If she does not listen, put some distance in the relationship. Did Jesus love pagans and tax collectors? You betcha! (In fact, He still does.) Did He shun them and have nothing to do with them? Nope, but they weren't His BFF's. If you've followed the steps presented in Matthew 18 and your friend continues to hold on to her sin, some space would be wise. But I would encourage you to continue to pray for her to change her life and repent.
That's enough to chew on today. I'll wrap up this conversation in tomorrow's post. Be sure to check back then to see the final two guidelines for how to confront a friend.
In the meantime, I'd love to hear from you. Have you ever confronted a friend? Did you do it well or not? In hindsight, what mistakes can you see that you made? What advice would you give other readers who are considering confronting a friend?
PART 2
Be patient and gentle
There's gobs of evidence in Scripture that how we approach our friends with their sin is of great consequence to God and to our relationships.
Second Timothy 2:24–25 says, "And the Lord's servant must not quarrel; instead, he must be kind to everyone, able to teach, not resentful. Those who oppose him he must gently instruct, in the hope that God will grant them repentance leading them to a knowledge of the truth."
Second Timothy 4:2 says, "Preach the Word; be prepared in season and out of season; correct, rebuke and encourage—with great patience and careful instruction."
Galatians 6:1–2 says, "Brothers, if someone is caught in a sin, you who are spiritual should restore him gently. But watch yourself, or you also may be tempted. Carry each other's burdens, and in this way you will fulfill the law of Christ."

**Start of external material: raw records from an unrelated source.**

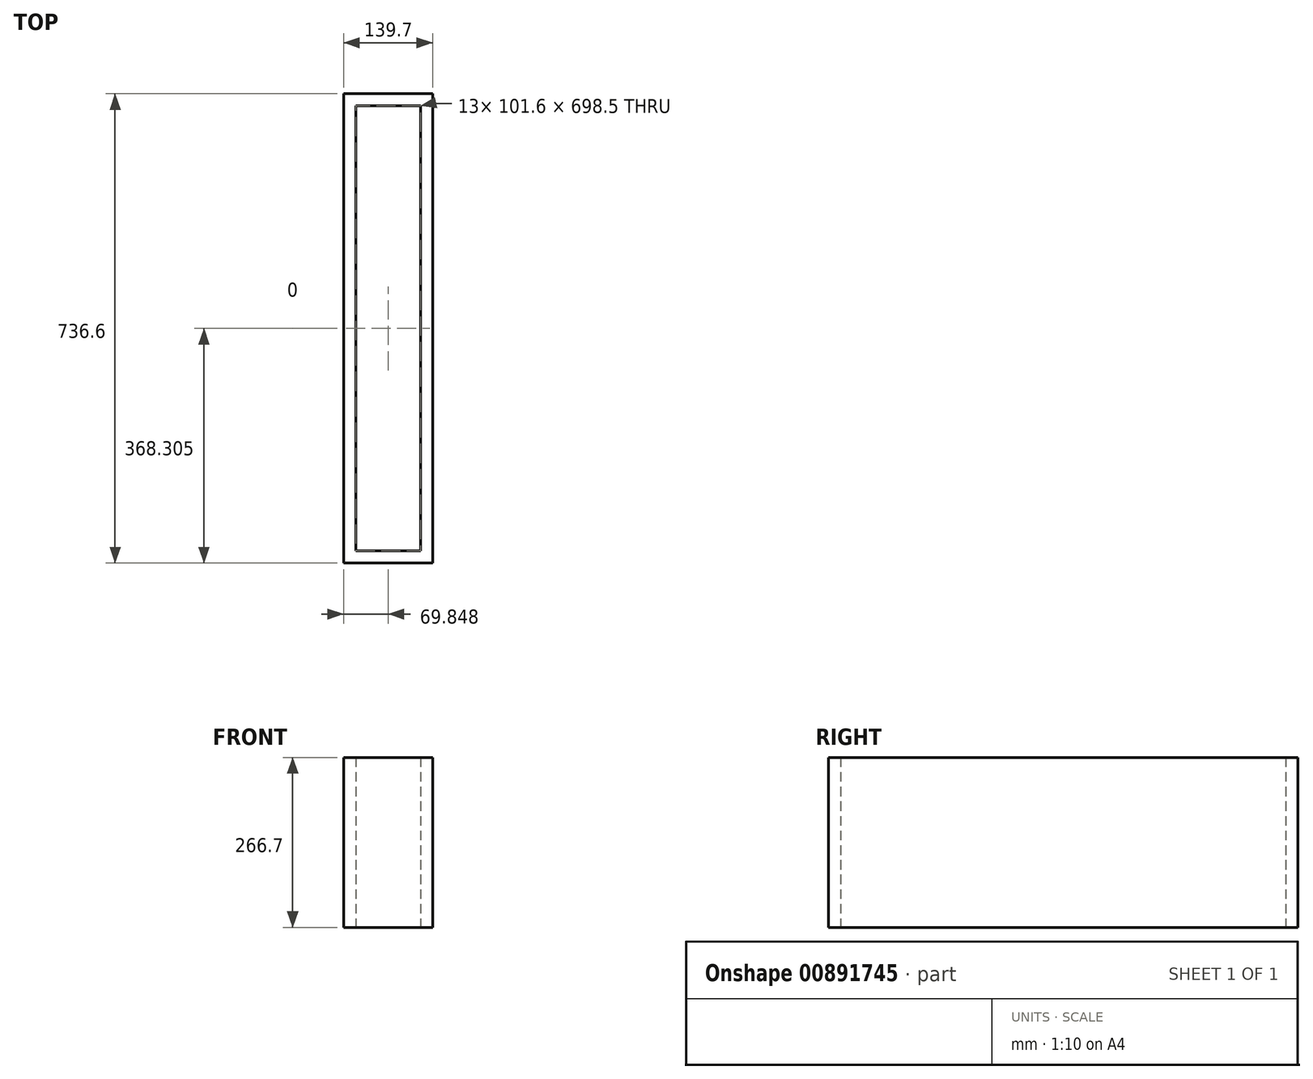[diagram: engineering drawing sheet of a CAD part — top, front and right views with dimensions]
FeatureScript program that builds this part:
annotation { "Feature Type Name" : "Feature", "Feature Type Description" : "" }
export const myFeature = defineFeature(function(context is Context, id is Id, definition is map)
    precondition{}
    {
        {
            var Q0;
            Q0=qCreatedBy(makeId("Top.planeOp"),FACE);
            var sketch = newSketch(context, id + "F0", { "sketchPlane" : qUnion([Q0])});
            skLineSegment(sketch, "E0.bottom", {"start": v(-101.8, 577.54) * mm, "end": v(37.9, 577.54) * mm});
            skLineSegment(sketch, "E0.top", {"start": v(-101.8, -159.06) * mm, "end": v(37.9, -159.06) * mm});
            skLineSegment(sketch, "E0.left", {"start": v(-101.8, 577.54) * mm, "end": v(-101.8, -159.06) * mm});
            skLineSegment(sketch, "E0.right", {"start": v(37.9, 577.54) * mm, "end": v(37.9, -159.06) * mm});
            skSolve(sketch);
        }
        {
            var Q0;
            Q0=qSketchRegion(id+"F0",true);
            extrude(context, id + "F1", {"entities" : qUnion([Q0]), "depth" : 266.7 * mm});
        }
        {
            var Q0;
            Q0=makeQuery(id+"F1.opExtrude","CAP_FACE",FACE,{"disambiguationData":[OSD([sQuery(id+"F0.wireOp",EDGE,"E0.bottom"),sQuery(id+"F0.wireOp",EDGE,"E0.top"),sQuery(id+"F0.wireOp",EDGE,"E0.left"),sQuery(id+"F0.wireOp",EDGE,"E0.right")])],"isStart":false});
            var Q1;
            Q1=makeQuery(id+"F1.opExtrude","CAP_FACE",FACE,{"disambiguationData":[OSD([sQuery(id+"F0.wireOp",EDGE,"E0.bottom"),sQuery(id+"F0.wireOp",EDGE,"E0.top"),sQuery(id+"F0.wireOp",EDGE,"E0.left"),sQuery(id+"F0.wireOp",EDGE,"E0.right")])],"isStart":true});
            shell(context, id + "F2", {"entities" : qUnion([Q0, Q1]), "thickness" : 19.05 * mm});
        }
    });
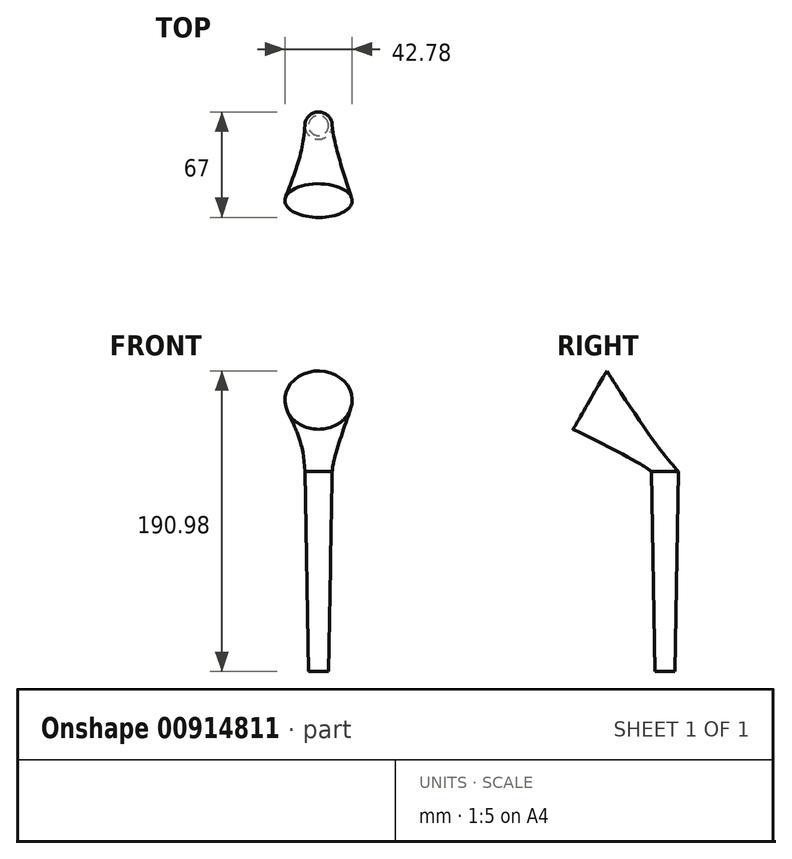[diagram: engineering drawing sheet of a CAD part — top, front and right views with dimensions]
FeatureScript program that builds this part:
annotation { "Feature Type Name" : "Feature", "Feature Type Description" : "" }
export const myFeature = defineFeature(function(context is Context, id is Id, definition is map)
    precondition{}
    {
        {
            var Q0;
            Q0=qCreatedBy(makeId("Top.planeOp"),FACE);
            var sketch = newSketch(context, id + "F0", { "sketchPlane" : qUnion([Q0])});
            skCircle(sketch, "E0", {"center": v(0, 0) * mm, "radius": 6.35 * mm});
            skSolve(sketch);
        }
        {
            var Q0;
            Q0=qCreatedBy(makeId("Top.planeOp"),FACE);
            cPlane(context, id + "F1", {"entities" : qUnion([Q0]), "cplaneType" : CPlaneType.OFFSET, "offset" : 127 * mm, "width" : 152.4 * mm, "height" : 152.4 * mm});
        }
        {
            var Q0;
            Q0=qCreatedBy(id+"F1.planeOp",FACE);
            var sketch = newSketch(context, id + "F2", { "sketchPlane" : qUnion([Q0])});
            skCircle(sketch, "E1", {"center": v(0, 0) * mm, "radius": 8.67 * mm});
            skSolve(sketch);
        }
        {
            var Q0;
            Q0=qCreatedBy(id+"F1.planeOp",FACE);
            var sketch = newSketch(context, id + "F3", { "sketchPlane" : qUnion([Q0])});
            skLineSegment(sketch, "E2", {"start": v(-41.24, -0.56) * mm, "end": v(44.89, -0.56) * mm});
            skSolve(sketch);
        }
        {
            var Q0;
            Q0=sQuery(id+"F3.wireOp",EDGE,"E2");
            cPlane(context, id + "F4", {"entities" : qUnion([Q0]), "cplaneType" : CPlaneType.LINE_ANGLE, "offset" : 25.4 * mm, "angle" : 30 * degree, "oppositeDirection" : true, "width" : 152.4 * mm, "height" : 152.4 * mm});
        }
        {
            var Q0;
            Q0=qCreatedBy(id+"F4.planeOp",FACE);
            cPlane(context, id + "F5", {"entities" : qUnion([Q0]), "cplaneType" : CPlaneType.OFFSET, "offset" : 63.5 * mm, "oppositeDirection" : true, "width" : 152.4 * mm, "height" : 152.4 * mm});
        }
        {
            var Q0;
            Q0 = qSketchRegion(id + "F0", true);
            var Q1;
            Q1 = qSketchRegion(id + "F2", true);
            loft(context, id + "F6", {"sheetProfilesArray" : [{ "sheetProfileEntities" : qUnion([Q0]) }, { "sheetProfileEntities" : qUnion([Q1]) }]});
        }
        {
            var Q0;
            Q0=qCreatedBy(id+"F5.planeOp",FACE);
            var sketch = newSketch(context, id + "F7", { "sketchPlane" : qUnion([Q0])});
            skCircle(sketch, "E3", {"center": v(0, 125.53) * mm, "radius": 21.39 * mm});
            skSolve(sketch);
        }
        {
            var Q0;
            Q0 = qSketchRegion(id + "F2", true);
            var Q1;
            Q1=makeQuery(id+"F7.imprint","IMPRINT",FACE,{"disambiguationData":[TD([[makeQuery(id+"F7.imprint","IMPRINT",EDGE,{"derivedFrom":sQuery(id+"F7.wireOp",EDGE,"E3")}),1.0]])]});
            loft(context, id + "F8", {"operationType" : NewBodyOperationType.ADD, "sheetProfilesArray" : [{ "sheetProfileEntities" : qUnion([Q0]) }, { "sheetProfileEntities" : qUnion([Q1]) }]});
        }
    });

Ephesians 4:2–3 says, "Be completely humble and gentle; be patient, bearing with one another in love. Make every effort to keep the unity of the Spirit through the bond of peace."
Colossians 3:12–13 says, "Therefore, as God's chosen people, holy and early loved, clothe yourselves with compassion, kindness, humility, gentleness and patience. Bear with each other and forgive whatever grievances you may have against one another."
Forgive
The rest of the above verse goes this way, "Forgive as the Lord forgave you. And over all these virtues put on love, which binds them all together in perfect unity" (Colossians 3:13–14).
Once you've approached your friend about an issue, forgive her. Don't hold on to the hurt. Don't be angry or resentful. Forgive.
But what if she keeps messing up?
In Matthew 18:21–22 Jesus gives this answer to that question. "Peter came to Jesus and asked, ‘Lord, how many times shall I forgive my brother when he sins against me? Up to seven times?' Jesus answered, ‘I tell you, not seven times, but seventy-seven times.'"
God never gives us permission to ditch our friends because they are sinners. There are times when it is necessary to place boundaries in our friendships to protect our own hearts or steer clear of negative influences, but that's not the same as clinging to anger, bitterness, and unforgiveness. Once you've confronted a friend, let it go. Forgive her. Tough to do? Definitely! But Christ is our model. Praise God He is so free to forgive.
Being a truth speaker is often difficult business. No one likes to be called out on their sin, and our first reaction to conflict usually isn't pretty. But because of your love for your friends and your allegiance to God's truth, I encourage you to be open to the fact that sometimes tough discussions about sin are necessary. God never gives us permission to go around judging others, putting their lives under a magnifying glass or dishing out condemnation. But He does encourage us to hold each other accountable and to do so with gentleness and love.